(Stored data)

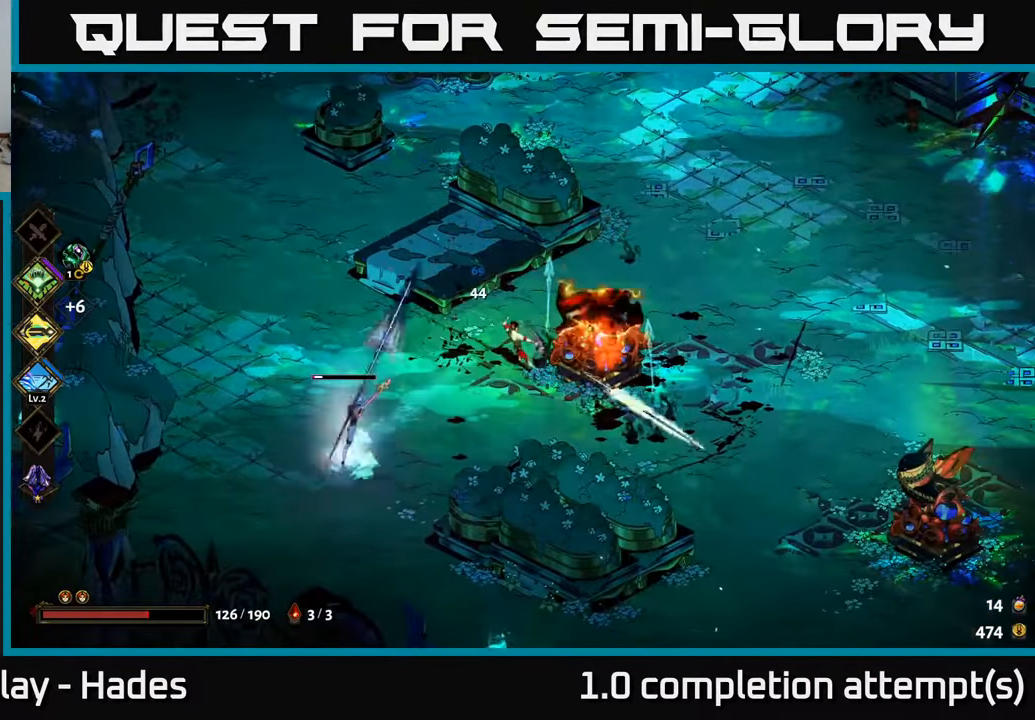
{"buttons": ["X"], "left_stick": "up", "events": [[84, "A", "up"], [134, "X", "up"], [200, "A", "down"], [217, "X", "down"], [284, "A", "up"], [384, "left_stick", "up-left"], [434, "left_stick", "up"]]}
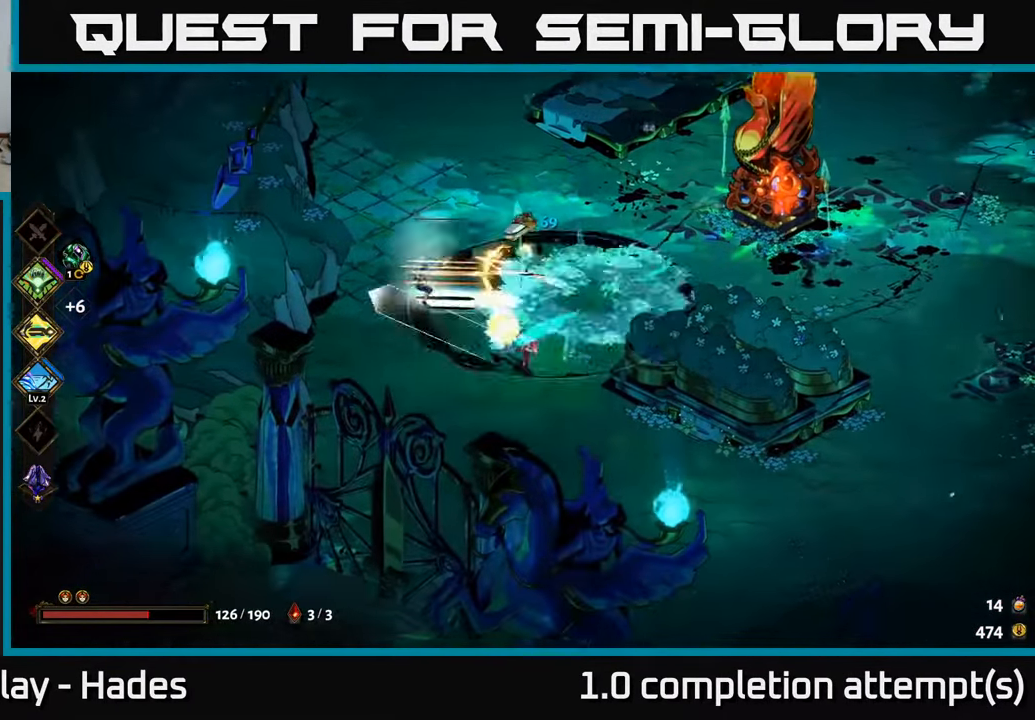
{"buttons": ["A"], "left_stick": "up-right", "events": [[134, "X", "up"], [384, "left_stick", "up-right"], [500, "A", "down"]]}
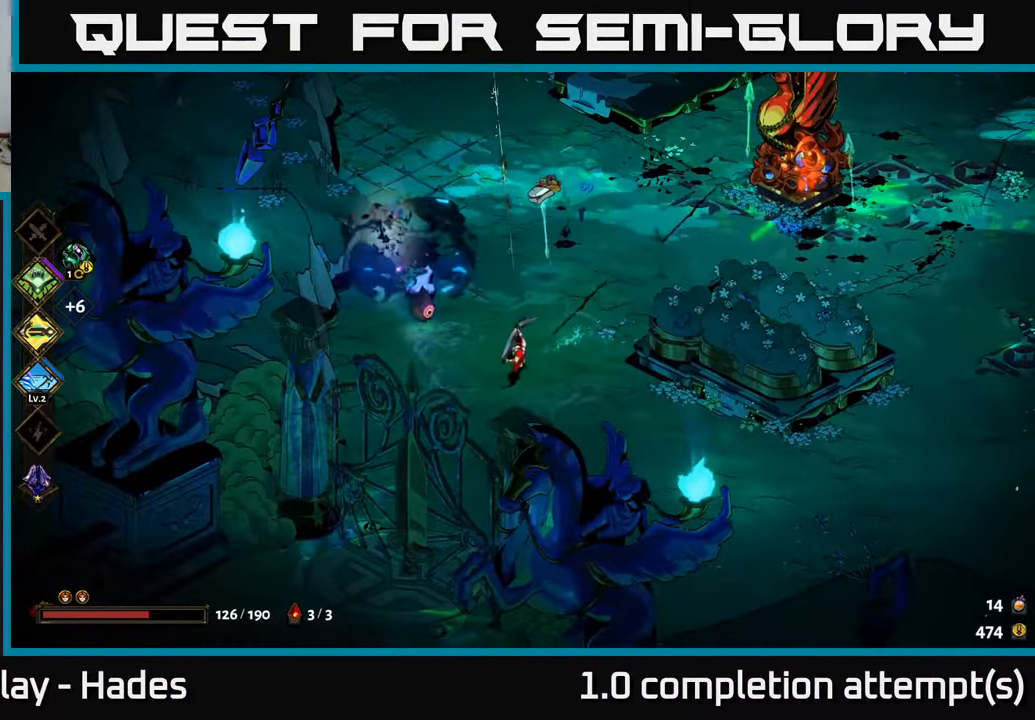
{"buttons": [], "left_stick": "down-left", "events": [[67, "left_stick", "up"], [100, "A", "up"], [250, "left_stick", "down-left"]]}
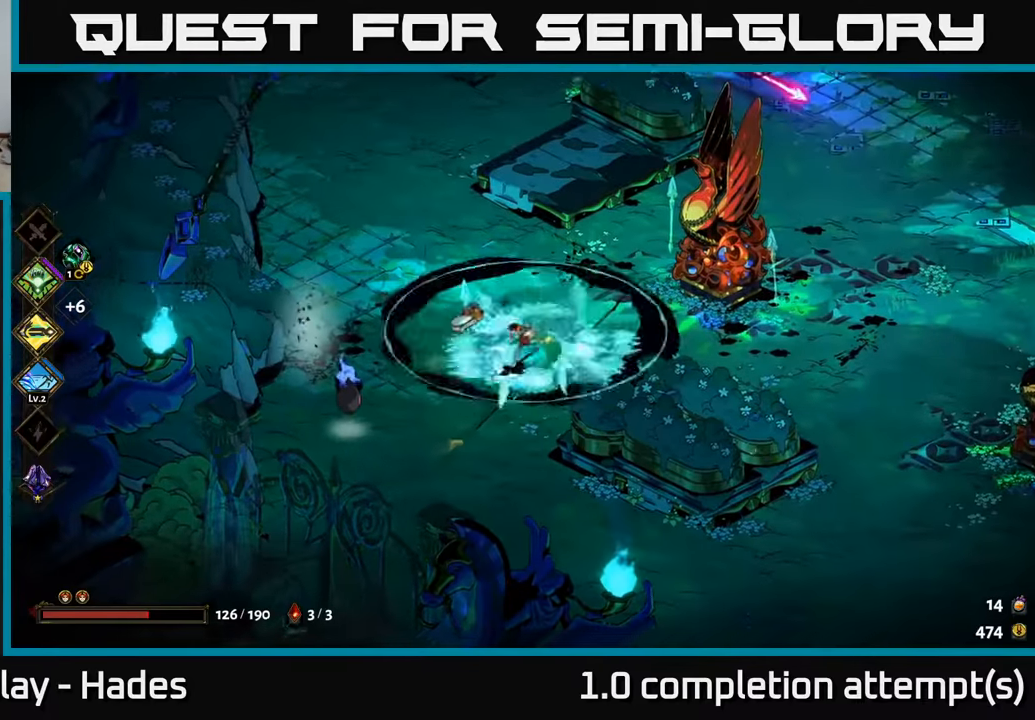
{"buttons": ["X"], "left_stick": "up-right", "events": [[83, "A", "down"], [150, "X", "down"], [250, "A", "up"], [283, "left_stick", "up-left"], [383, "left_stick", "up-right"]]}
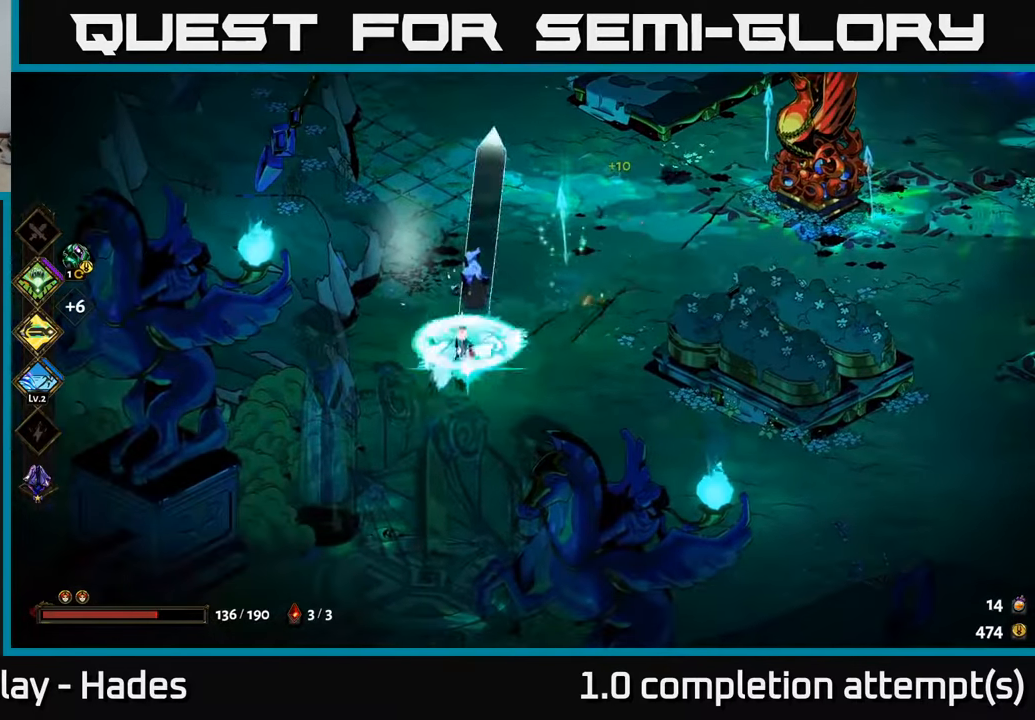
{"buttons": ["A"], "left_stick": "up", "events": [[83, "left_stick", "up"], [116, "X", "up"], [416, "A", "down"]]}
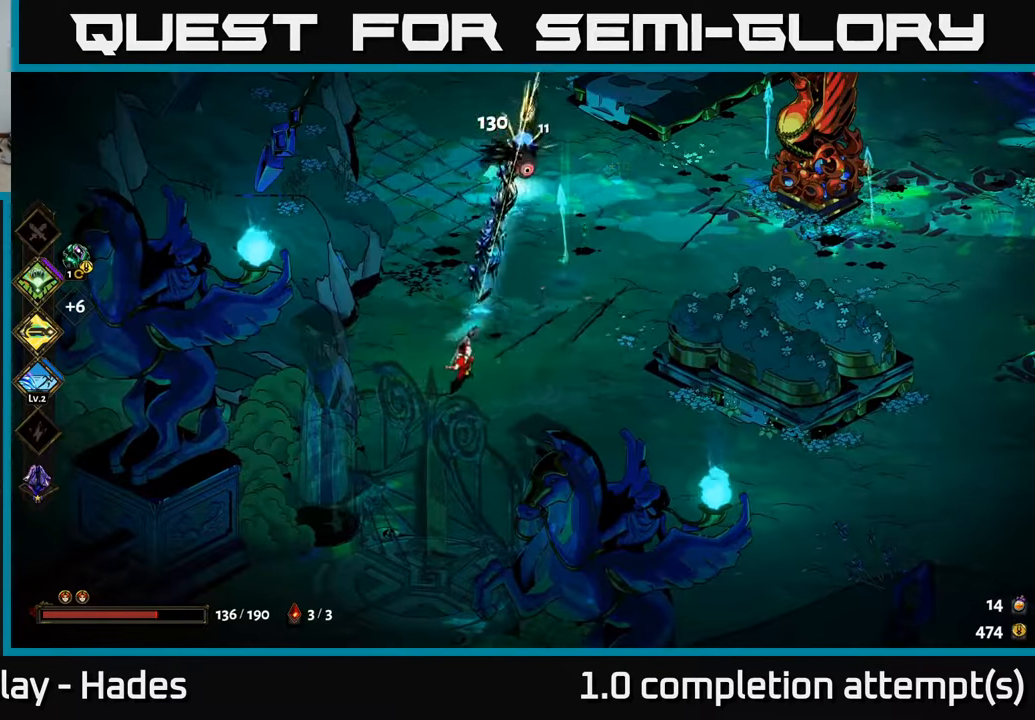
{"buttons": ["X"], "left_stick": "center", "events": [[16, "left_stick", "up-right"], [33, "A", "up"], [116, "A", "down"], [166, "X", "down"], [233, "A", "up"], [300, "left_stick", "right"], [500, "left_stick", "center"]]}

:: YOUR GOAL ::
Each entry above is to be written out again unchanged, apart from the pictures, which are left out.

:: YOUR SOLUTION ::
{"buttons": ["X"], "left_stick": "up", "events": [[84, "A", "up"], [134, "X", "up"], [200, "A", "down"], [217, "X", "down"], [284, "A", "up"], [384, "left_stick", "up-left"], [434, "left_stick", "up"]]}
{"buttons": ["A"], "left_stick": "up-right", "events": [[134, "X", "up"], [384, "left_stick", "up-right"], [500, "A", "down"]]}
{"buttons": [], "left_stick": "down-left", "events": [[67, "left_stick", "up"], [100, "A", "up"], [250, "left_stick", "down-left"]]}
{"buttons": ["X"], "left_stick": "up-right", "events": [[83, "A", "down"], [150, "X", "down"], [250, "A", "up"], [283, "left_stick", "up-left"], [383, "left_stick", "up-right"]]}
{"buttons": ["A"], "left_stick": "up", "events": [[83, "left_stick", "up"], [116, "X", "up"], [416, "A", "down"]]}
{"buttons": ["X"], "left_stick": "center", "events": [[16, "left_stick", "up-right"], [33, "A", "up"], [116, "A", "down"], [166, "X", "down"], [233, "A", "up"], [300, "left_stick", "right"], [500, "left_stick", "center"]]}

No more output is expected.